Insider 20th anniversary review

Disclosure: As Signature Books' publisher (1981--1984)when Backslider was issued, perhaps I'm not entitled to an opinion (my apologies for stumbling if so). Peterson is the premier author of Mormon literature (with Orson Scott Card in his own distinctive way), and this his best-known and highly-acclaimed work. A classic of the Mormon backwater, Backslider deserves of a wider audience. Irreverent, earthy, grace-filled and redemptive. *****

I really loved this Mormon cowboy coming of age novel.

Warning: spoilers.The main theme is the battle btw the hero's apocalyptic and world-denying religious impulse and his love of living, sex, work and cows. The first is associated with his vegetarian mother, a bitter lady, and his gentle effeminate brother who ultimately (after helping out gelding cattle) goes nuts and castrates himself. The second is associated with some of the worldly Mormons like his down-to-earth bishop, and with the teenage girl he knocks up and marries, a country-music-rodeo evangelical who dreams of a cowboy Jesus. This main theme is simplistic -- especially toward the end as the resolution becomes predictable -- which I guess is why a novel like this is not seen as a great novel. But the major and minor characters are unusually interesting and are embedded in a rich social context. (You learn a lot about Utah society without any didactic passages.)
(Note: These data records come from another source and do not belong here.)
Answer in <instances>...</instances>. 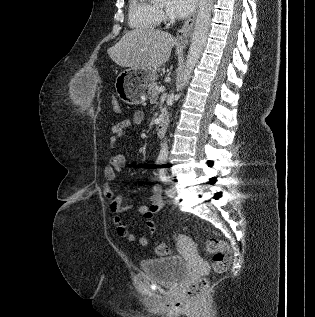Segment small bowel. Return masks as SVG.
I'll use <instances>...</instances> for the list:
<instances>
[{
  "mask_svg": "<svg viewBox=\"0 0 315 317\" xmlns=\"http://www.w3.org/2000/svg\"><path fill=\"white\" fill-rule=\"evenodd\" d=\"M144 119V113L142 111H135L130 117H124L112 126V135L109 139V145L114 148L118 140L123 136L125 131L134 125H139ZM126 165V158L121 153L113 154L109 157L104 167L105 181L102 185V191L104 196L109 202L111 213L113 214V224L116 229L117 235L130 242L136 240V236L130 231L128 226L122 221L121 214L130 210L132 205L127 203L124 199L126 193V187L119 194L115 195L114 182L117 177V173L123 170ZM164 207V200L162 198V189L158 184H154L151 188L150 205H139L138 212L144 217L145 225L151 234L156 232V226L153 222V216L162 210ZM141 246L148 245V239L146 236L139 238Z\"/></svg>",
  "mask_w": 315,
  "mask_h": 317,
  "instance_id": "1",
  "label": "small bowel"
}]
</instances>
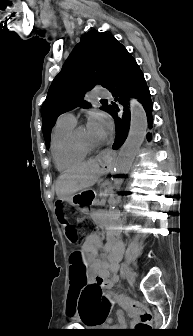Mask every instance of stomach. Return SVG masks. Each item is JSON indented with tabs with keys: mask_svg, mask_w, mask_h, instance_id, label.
<instances>
[{
	"mask_svg": "<svg viewBox=\"0 0 193 336\" xmlns=\"http://www.w3.org/2000/svg\"><path fill=\"white\" fill-rule=\"evenodd\" d=\"M111 161L112 157L110 156L101 157L99 158V165L105 172H107ZM93 198L94 195L89 190H82L81 192L72 195L70 201L73 205L80 207L81 212L86 214L88 212L87 206L91 204Z\"/></svg>",
	"mask_w": 193,
	"mask_h": 336,
	"instance_id": "stomach-1",
	"label": "stomach"
}]
</instances>
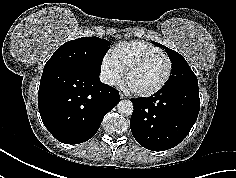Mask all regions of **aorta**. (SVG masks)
<instances>
[{"instance_id":"1","label":"aorta","mask_w":236,"mask_h":178,"mask_svg":"<svg viewBox=\"0 0 236 178\" xmlns=\"http://www.w3.org/2000/svg\"><path fill=\"white\" fill-rule=\"evenodd\" d=\"M118 112L122 115H131L133 113V104L129 100H121L117 105Z\"/></svg>"}]
</instances>
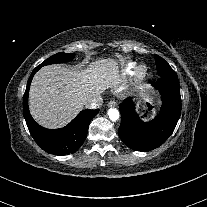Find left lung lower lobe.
<instances>
[{"label": "left lung lower lobe", "mask_w": 207, "mask_h": 207, "mask_svg": "<svg viewBox=\"0 0 207 207\" xmlns=\"http://www.w3.org/2000/svg\"><path fill=\"white\" fill-rule=\"evenodd\" d=\"M162 97V107L155 119L141 121L134 111L132 98L119 105L121 125L119 136L131 149L138 151L153 150L162 145L173 133L181 114L179 80L176 73L160 76L153 83Z\"/></svg>", "instance_id": "1"}]
</instances>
A Landmark In Mormon Fiction

This is a legitimate contender for the title of "The Great Mormon Novel" (if there is such a thing.) It's a comedy of the most profound order. A young LDS cowboy in the 1950's wrestles with guilt, especially that of a sexual nature, although ironically he has very little to feel guilty about. His struggles lead him to one of the great epiphanies of recent fiction--the "Cowboy Jesus." Some Mormon critics see this figure as blasphemous; other see him as quintessentially LDS (I think this scene is one of the most touching things I have ever read.) This novel established Peterson as one of the foremost Mormon writers, and one of the most shamefully neglected American fiction authors. He should be at least as famous as any yuppie Montana writer.

Great story about a character and a culture

The Backslider is not a light temptation story with a hero who gives in at first and then repents with complete success. Rather, like many great works, it presents a hero who succumbs, first denies his actions to himsef and others, and then repents, only to succumb again. The Blackslider tells the story of a simple, well-meaning Mormon cowboy who can barely keep his pants on and head together. Neither very attracted nor committed to his Lutheran girlfriend, he finds himself well on the way to marriage and all sorts of other obligations to her. Meanwhile, his family encounters much hardship with a brother and his mental illness.The novel's themes of temptation, redemption, religious hypocrisy and cultural pressures are convincing. Neither preachy nor prim in description, the Backslider has an earthy quality that draws the reader in.Probably a racy story for the average Mormon reader, the Backslider is also somewhat disappointing for the non-Mormon reader as the conclusion includes a seemingly obligatory conversion, thus maintaining the traditional and official Mormon worldview in an otherwise spirited and intrepid narrative. Sigh. But given that this is the premise of the book anyway, and given that the conversion comes across as sympathetic, general readers might do best to suspend judgment on that front and appreciate the book's ultimate visions of faith and love, which are original and very moving indeed.